Of course, nobody wants a big monthly car payment. But if it means saving thousands at the end of your term, a bigger monthly payment can be worth it. One way to keep your term short and minimize the monthly payment is to choose a car that is less expensive.

Do Your Homework Before You Agree to Add-Ons

Once you have your car picked out and are ready to sign the paperwork, the salesperson will most likely try to sell you on extras, like extended warranties and security etchings.

For the most part, experts say the extended warranty isn’t worth the money. The only time it’s worth considering is if you’re buying a car with established dependability issues. So, before you step into the negotiating room, understand the history of the car you’re trying to buy so that you can make an informed decision about the extended warranty.

With a security etching, the dealership etches your vehicle identification number, or VIN, on your car window. This is said to make your car a less likely target of theft. Generally speaking, experts contend that security etching is not worth the hundreds of dollars it costs, so you should probably pass on that add-on.

Beware of Yo-Yo Scams

Yo-yo financing is the term for a scam in which a car dealer tells the buyer everything is good with the financing. A few days after the new owner has driven the car off the lot, the dealer calls the buyer back to say the financing deal fell through.

At that point, the buyer is told they either need to pay more money or to sign a different contract — often with less desirable terms than the original deal. If the buyer doesn’t agree, the seller might try to take the car back or report it as stolen.

Trying to change the terms of the deal in this way is illegal. Buyers should keep their contract with them and not in the glove compartment. If you are a victim of a yo-yo scam, contact a lawyer.

Prove Your Creditworthiness Beyond Your Credit Score

Although your credit score can paint a negative picture, your day-to-day life might be altogether different. Perhaps you’ve worked at the same job for many years, lived in the same apartment or house for a while, or kept up your payments on some regular service for a long time. Bringing in proof of such stable behavior can help prove you are worthy of a loan.

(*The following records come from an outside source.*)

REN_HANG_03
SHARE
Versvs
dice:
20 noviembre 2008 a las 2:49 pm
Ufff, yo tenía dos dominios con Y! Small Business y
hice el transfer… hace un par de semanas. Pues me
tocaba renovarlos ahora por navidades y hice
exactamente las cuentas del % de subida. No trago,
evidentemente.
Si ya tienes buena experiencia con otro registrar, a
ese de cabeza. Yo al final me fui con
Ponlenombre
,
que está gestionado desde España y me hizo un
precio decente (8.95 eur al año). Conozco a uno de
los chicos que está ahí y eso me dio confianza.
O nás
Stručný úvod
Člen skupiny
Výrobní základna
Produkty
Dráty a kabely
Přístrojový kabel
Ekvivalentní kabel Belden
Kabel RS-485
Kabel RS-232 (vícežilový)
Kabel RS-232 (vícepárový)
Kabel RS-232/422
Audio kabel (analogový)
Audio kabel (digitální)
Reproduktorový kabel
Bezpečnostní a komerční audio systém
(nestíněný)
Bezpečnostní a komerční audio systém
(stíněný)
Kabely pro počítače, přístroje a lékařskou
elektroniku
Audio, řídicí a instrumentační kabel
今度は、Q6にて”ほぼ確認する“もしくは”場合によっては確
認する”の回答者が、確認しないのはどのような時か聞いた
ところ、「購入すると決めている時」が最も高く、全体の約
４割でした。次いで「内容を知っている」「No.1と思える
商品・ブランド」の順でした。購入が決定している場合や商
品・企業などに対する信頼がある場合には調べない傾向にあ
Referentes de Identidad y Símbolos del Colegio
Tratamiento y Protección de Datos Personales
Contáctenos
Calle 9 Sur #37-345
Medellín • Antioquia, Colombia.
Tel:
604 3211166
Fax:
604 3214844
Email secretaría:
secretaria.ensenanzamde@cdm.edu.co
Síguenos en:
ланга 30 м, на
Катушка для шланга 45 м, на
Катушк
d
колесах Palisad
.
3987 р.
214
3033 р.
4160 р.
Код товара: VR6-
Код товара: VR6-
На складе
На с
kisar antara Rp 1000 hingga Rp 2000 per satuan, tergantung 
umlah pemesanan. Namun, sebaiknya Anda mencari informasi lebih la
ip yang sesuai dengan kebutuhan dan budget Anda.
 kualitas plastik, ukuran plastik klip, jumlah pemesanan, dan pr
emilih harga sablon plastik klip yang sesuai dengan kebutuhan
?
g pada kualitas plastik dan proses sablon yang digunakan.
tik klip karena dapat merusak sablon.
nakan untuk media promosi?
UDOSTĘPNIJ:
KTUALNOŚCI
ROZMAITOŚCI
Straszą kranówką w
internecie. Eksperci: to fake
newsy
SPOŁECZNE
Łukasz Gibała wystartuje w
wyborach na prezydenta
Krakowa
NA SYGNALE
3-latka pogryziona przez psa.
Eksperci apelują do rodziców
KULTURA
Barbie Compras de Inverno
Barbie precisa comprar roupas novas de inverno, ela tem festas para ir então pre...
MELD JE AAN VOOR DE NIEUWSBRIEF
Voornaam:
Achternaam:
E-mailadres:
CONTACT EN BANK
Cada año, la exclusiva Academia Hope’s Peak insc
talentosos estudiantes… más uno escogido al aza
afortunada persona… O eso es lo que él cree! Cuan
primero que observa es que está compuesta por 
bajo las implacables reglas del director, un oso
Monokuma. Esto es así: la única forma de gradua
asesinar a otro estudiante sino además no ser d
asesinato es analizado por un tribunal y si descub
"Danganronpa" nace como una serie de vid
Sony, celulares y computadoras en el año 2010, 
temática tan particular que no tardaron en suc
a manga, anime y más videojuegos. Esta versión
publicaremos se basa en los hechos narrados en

Items to bring with you when applying for a loan include:

  • Pay stubs

  • Reference letters from your landlord or mortgage lender

  • Other receipts that show you’re reliable and responsible

You also have the option of having a cosigner come into the deal in order to show that even if you are not financially stable enough on your own, someone will back you up and ensure payments are delivered.

“A cosigner is someone who agrees to sign and be responsible for a loan or credit application with you,” Goronga said. “If you are unable to pay off the loan, it will be their responsibility. A prime example of this is when two people purchase a car together and one partner is unable to make the monthly payments – the cosigner must then cover them.”

In the end, getting car financing for bad credit borrowers is not an impossible task. You might find that with enough research and planning, you end up getting a deal that works out for you, your budget and your credit score.

Jake Arky contributed to the reporting for this article.